DATA SUPPLIED:
· · · · ·

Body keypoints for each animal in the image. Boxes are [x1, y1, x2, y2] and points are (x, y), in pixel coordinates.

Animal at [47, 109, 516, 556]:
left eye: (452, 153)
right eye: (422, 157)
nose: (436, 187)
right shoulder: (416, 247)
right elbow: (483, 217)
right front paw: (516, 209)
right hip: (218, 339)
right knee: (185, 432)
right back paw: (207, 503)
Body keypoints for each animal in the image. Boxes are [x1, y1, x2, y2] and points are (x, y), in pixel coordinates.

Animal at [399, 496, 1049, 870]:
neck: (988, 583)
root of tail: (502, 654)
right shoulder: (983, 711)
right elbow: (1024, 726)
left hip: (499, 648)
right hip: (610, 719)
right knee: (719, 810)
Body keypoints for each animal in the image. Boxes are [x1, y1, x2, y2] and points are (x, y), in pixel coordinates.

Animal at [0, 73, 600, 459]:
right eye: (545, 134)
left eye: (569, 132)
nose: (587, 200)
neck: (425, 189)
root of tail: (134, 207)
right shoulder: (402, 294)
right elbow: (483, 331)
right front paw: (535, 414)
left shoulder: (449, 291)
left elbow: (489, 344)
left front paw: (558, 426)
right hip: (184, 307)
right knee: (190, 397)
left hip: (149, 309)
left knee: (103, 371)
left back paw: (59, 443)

· · · · ·

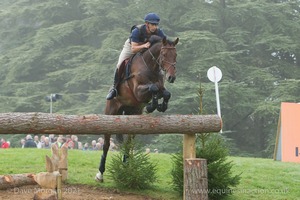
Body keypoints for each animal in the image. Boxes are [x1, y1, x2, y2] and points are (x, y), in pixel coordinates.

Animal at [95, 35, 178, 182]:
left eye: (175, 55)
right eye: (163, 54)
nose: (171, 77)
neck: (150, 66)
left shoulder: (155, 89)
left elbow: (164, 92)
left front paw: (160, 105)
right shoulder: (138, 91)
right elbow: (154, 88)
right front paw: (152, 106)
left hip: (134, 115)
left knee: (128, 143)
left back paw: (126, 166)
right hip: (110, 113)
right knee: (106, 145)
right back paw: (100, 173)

· · · · ·

Pull every line containing the string "shoulder" out of the data above and copy it.

RESPONSE:
right shoulder: (416, 247)
right shoulder: (983, 711)
right shoulder: (402, 294)
left shoulder: (449, 291)
left shoulder: (155, 89)
right shoulder: (138, 91)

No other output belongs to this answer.